TASK TO CARRY OUT -> In the records that follow, find the line with "1,1,$1+$1,$8,$9*"; from there, retype every line exactly through the line with "X157000000Y-118025000D03*", which also belongs to the answer.

DATA SUPPLIED ->
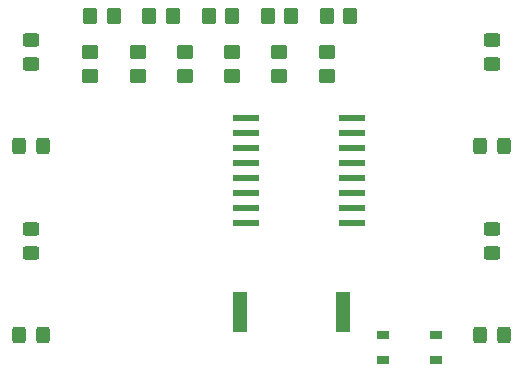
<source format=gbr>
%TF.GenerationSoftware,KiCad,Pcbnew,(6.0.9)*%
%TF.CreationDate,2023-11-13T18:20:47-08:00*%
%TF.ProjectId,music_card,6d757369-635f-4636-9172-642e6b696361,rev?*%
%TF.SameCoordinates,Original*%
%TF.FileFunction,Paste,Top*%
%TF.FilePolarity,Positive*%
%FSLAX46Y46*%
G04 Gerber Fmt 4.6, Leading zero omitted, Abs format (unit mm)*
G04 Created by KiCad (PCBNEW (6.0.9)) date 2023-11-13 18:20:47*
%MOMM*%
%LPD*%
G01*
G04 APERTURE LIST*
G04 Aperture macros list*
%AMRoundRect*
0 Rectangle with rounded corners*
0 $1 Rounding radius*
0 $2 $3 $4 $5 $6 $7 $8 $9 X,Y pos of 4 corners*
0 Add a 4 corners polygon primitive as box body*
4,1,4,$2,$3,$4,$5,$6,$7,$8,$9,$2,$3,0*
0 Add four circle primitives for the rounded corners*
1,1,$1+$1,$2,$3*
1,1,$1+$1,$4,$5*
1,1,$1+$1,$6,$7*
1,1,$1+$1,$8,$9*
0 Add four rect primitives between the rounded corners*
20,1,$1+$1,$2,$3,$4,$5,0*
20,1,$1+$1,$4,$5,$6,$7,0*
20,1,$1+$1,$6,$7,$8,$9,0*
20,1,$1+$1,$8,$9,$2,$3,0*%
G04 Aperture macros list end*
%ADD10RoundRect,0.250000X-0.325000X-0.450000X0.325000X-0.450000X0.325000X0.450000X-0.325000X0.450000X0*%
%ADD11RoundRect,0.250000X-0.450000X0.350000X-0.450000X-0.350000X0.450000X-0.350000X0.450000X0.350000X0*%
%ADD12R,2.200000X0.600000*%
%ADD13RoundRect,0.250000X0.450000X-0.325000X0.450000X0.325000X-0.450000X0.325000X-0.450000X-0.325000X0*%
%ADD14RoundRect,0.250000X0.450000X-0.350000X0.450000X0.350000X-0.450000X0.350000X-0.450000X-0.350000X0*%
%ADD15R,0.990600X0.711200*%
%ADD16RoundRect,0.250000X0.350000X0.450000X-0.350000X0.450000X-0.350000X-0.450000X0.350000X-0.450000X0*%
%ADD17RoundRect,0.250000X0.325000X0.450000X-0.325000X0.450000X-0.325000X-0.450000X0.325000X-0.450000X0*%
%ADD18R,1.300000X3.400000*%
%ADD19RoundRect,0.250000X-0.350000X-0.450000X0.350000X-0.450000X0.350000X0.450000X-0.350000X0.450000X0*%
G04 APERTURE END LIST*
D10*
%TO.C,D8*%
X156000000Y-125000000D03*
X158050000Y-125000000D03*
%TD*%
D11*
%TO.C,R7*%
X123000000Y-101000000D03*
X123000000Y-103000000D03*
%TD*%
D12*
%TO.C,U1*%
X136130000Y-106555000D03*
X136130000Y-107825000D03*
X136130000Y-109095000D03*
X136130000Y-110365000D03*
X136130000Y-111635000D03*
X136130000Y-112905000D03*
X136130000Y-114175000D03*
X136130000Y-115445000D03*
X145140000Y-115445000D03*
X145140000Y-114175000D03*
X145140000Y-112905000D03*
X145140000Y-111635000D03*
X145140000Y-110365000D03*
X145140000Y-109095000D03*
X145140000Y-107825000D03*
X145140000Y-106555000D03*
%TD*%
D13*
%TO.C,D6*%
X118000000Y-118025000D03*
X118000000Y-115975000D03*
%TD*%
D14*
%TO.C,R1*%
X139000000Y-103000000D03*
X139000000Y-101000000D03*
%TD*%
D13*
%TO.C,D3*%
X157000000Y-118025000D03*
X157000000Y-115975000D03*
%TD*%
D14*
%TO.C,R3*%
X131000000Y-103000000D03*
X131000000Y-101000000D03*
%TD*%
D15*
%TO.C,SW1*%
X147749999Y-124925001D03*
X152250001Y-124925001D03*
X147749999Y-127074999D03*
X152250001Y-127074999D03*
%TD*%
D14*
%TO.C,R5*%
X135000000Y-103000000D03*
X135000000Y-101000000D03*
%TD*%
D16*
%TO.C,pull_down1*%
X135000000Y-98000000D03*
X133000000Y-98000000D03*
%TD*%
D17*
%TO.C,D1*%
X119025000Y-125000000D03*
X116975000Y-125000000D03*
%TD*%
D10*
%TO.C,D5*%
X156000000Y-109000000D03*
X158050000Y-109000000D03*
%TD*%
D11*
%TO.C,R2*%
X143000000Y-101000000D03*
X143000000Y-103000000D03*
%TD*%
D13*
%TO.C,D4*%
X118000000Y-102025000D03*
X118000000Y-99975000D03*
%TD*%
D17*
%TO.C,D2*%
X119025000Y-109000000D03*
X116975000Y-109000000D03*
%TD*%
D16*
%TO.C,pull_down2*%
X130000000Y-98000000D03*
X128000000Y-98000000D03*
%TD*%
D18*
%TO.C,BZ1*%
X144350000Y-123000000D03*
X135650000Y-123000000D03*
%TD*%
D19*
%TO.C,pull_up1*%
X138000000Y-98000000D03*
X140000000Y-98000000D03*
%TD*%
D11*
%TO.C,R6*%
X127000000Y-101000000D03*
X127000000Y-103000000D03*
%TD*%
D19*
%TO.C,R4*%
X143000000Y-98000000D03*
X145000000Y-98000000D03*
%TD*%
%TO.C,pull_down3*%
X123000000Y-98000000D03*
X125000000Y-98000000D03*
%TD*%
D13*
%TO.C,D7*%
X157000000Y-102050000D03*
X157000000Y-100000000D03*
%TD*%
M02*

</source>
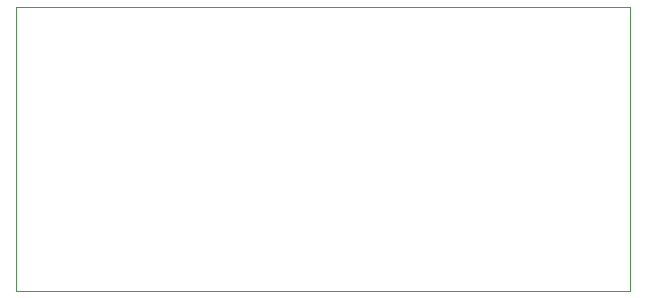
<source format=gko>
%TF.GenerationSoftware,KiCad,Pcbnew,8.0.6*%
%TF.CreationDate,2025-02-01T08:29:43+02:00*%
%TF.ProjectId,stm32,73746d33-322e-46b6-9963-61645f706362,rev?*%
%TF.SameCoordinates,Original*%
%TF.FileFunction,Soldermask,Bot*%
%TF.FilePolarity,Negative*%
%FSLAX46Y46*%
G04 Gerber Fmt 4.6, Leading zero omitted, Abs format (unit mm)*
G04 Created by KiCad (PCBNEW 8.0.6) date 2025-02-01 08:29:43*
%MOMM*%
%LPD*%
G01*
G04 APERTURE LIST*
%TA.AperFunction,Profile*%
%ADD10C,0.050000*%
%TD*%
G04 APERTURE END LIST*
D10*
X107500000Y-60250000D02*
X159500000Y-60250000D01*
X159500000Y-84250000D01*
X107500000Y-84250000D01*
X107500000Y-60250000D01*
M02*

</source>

RESPONSE ->
1,1,$1+$1,$8,$9*
0 Add four rect primitives between the rounded corners*
20,1,$1+$1,$2,$3,$4,$5,0*
20,1,$1+$1,$4,$5,$6,$7,0*
20,1,$1+$1,$6,$7,$8,$9,0*
20,1,$1+$1,$8,$9,$2,$3,0*%
G04 Aperture macros list end*
%ADD10RoundRect,0.250000X-0.325000X-0.450000X0.325000X-0.450000X0.325000X0.450000X-0.325000X0.450000X0*%
%ADD11RoundRect,0.250000X-0.450000X0.350000X-0.450000X-0.350000X0.450000X-0.350000X0.450000X0.350000X0*%
%ADD12R,2.200000X0.600000*%
%ADD13RoundRect,0.250000X0.450000X-0.325000X0.450000X0.325000X-0.450000X0.325000X-0.450000X-0.325000X0*%
%ADD14RoundRect,0.250000X0.450000X-0.350000X0.450000X0.350000X-0.450000X0.350000X-0.450000X-0.350000X0*%
%ADD15R,0.990600X0.711200*%
%ADD16RoundRect,0.250000X0.350000X0.450000X-0.350000X0.450000X-0.350000X-0.450000X0.350000X-0.450000X0*%
%ADD17RoundRect,0.250000X0.325000X0.450000X-0.325000X0.450000X-0.325000X-0.450000X0.325000X-0.450000X0*%
%ADD18R,1.300000X3.400000*%
%ADD19RoundRect,0.250000X-0.350000X-0.450000X0.350000X-0.450000X0.350000X0.450000X-0.350000X0.450000X0*%
G04 APERTURE END LIST*
D10*
%TO.C,D8*%
X156000000Y-125000000D03*
X158050000Y-125000000D03*
%TD*%
D11*
%TO.C,R7*%
X123000000Y-101000000D03*
X123000000Y-103000000D03*
%TD*%
D12*
%TO.C,U1*%
X136130000Y-106555000D03*
X136130000Y-107825000D03*
X136130000Y-109095000D03*
X136130000Y-110365000D03*
X136130000Y-111635000D03*
X136130000Y-112905000D03*
X136130000Y-114175000D03*
X136130000Y-115445000D03*
X145140000Y-115445000D03*
X145140000Y-114175000D03*
X145140000Y-112905000D03*
X145140000Y-111635000D03*
X145140000Y-110365000D03*
X145140000Y-109095000D03*
X145140000Y-107825000D03*
X145140000Y-106555000D03*
%TD*%
D13*
%TO.C,D6*%
X118000000Y-118025000D03*
X118000000Y-115975000D03*
%TD*%
D14*
%TO.C,R1*%
X139000000Y-103000000D03*
X139000000Y-101000000D03*
%TD*%
D13*
%TO.C,D3*%
X157000000Y-118025000D03*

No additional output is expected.